I considered this effort risky business for me – not the drive, but the colloquium. I want to write, and I believe I may have a story to tell, but I haven’t had much luck trusting my voice enough to passionately practice my writing, let alone make sure the wider world had access to my words. This colloquium was an effort to push past doubt. I also love the work of Barbara Brown Taylor, the keynote speaker, so the pilgrimage to Richmond was also a chance to live out a fan’s dream.
The result: the impetus I needed to get working and get writing.

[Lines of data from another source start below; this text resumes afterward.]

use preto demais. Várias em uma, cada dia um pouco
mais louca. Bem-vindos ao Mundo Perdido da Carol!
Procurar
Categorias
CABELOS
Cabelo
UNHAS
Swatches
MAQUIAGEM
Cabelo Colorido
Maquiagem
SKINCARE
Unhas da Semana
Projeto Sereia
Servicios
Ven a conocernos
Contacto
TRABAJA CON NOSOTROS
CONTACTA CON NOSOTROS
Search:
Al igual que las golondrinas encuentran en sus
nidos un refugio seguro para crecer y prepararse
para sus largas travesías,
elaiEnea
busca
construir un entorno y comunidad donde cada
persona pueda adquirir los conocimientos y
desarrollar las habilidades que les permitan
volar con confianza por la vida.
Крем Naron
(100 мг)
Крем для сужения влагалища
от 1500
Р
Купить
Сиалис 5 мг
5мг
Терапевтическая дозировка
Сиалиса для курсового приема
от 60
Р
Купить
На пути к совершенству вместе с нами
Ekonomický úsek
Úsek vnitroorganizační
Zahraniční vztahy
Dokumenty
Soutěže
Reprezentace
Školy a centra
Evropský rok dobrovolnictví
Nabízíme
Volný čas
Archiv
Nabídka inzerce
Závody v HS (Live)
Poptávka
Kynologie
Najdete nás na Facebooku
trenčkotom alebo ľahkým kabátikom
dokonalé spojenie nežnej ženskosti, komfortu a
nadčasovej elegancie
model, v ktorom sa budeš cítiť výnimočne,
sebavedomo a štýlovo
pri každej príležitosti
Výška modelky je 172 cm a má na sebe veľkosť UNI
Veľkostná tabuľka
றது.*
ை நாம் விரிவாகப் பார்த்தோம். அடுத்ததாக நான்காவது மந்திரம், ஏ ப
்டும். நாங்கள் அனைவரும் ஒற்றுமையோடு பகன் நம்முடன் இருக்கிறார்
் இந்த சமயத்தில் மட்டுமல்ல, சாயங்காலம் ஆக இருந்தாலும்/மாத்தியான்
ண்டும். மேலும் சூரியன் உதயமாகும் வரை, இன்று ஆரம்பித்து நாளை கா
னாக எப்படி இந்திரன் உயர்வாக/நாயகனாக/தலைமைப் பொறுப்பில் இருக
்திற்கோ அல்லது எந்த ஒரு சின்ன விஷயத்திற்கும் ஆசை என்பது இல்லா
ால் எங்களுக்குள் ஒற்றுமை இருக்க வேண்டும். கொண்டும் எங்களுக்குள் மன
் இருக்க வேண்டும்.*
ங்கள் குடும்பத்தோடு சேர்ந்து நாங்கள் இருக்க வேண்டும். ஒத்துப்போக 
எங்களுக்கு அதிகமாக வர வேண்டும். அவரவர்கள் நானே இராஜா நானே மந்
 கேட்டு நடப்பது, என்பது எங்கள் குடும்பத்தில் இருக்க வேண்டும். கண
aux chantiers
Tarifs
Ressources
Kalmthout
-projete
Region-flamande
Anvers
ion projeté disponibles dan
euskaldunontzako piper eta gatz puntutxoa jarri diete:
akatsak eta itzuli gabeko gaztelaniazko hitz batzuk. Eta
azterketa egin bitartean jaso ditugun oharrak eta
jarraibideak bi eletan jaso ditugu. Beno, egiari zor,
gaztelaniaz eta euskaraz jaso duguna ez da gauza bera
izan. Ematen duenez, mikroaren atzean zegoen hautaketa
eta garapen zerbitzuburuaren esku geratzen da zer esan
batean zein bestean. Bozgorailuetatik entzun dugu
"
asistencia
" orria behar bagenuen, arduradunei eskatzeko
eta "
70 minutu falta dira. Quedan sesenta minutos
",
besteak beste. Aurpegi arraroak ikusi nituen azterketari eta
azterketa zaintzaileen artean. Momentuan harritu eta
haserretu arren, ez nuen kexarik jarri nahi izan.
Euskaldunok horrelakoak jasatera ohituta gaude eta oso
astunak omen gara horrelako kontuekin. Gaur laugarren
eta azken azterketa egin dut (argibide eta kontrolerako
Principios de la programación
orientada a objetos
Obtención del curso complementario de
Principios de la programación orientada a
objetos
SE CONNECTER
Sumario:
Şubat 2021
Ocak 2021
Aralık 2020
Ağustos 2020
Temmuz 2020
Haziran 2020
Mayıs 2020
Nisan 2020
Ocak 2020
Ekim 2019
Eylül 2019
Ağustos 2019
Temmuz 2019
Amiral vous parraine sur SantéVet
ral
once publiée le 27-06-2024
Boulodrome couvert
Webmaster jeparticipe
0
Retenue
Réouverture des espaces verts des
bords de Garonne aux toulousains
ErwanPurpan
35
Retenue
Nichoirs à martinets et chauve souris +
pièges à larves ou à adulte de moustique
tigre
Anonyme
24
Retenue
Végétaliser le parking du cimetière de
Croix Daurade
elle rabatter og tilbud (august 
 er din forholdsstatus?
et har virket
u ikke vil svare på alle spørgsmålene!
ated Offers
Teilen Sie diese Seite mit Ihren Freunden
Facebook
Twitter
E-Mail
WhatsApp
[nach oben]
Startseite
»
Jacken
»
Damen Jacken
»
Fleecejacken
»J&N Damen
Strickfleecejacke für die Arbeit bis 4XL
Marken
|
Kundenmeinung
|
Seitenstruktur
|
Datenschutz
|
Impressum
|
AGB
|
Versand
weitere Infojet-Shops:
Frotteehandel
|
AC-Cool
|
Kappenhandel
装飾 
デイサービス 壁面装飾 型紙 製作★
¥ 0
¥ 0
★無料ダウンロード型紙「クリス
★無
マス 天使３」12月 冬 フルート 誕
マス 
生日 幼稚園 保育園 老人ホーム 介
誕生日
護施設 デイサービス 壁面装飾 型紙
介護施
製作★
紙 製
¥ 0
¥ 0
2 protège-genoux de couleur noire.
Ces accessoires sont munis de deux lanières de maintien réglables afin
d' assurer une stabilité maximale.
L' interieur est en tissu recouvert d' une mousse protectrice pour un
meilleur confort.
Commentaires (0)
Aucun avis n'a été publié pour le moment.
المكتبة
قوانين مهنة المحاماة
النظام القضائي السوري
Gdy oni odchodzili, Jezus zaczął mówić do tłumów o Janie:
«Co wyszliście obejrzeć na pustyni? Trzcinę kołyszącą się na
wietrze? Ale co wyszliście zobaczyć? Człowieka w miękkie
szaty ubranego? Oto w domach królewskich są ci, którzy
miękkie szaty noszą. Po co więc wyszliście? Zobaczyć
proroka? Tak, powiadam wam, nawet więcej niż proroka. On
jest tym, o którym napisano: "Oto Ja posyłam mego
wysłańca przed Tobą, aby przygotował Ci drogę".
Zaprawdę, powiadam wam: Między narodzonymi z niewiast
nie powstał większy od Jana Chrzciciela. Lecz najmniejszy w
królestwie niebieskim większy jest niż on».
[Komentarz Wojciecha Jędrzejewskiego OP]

And here I am, setting up shop on WordPress, finding my own blog site, and establishing a weekly practice of writing.
About the name of this blog, “A Publisher of Truth”. Not long after returning from Earlham, I viewed one of the current QuakerSpeak videos, Quakers as “Publishers of Truth” . The video essay, an interview with Earlham College history professor and archivist Tom Hamm, explains why early Friends took on this name (among many others).
Proclaiming (or publishing) Truth (yes, capital “T”) is the ministry I seek to undertake in this blog. Truth seems in short supply in our current political culture. Our religious culture is overrun with claims to The Truth. I hope to write about Truth in all its facets: political, theological, emotional to name a few. And not to claim the Truth, just to publish Truth as I seek it and apprehend it.
Welcome to this exploration and publication!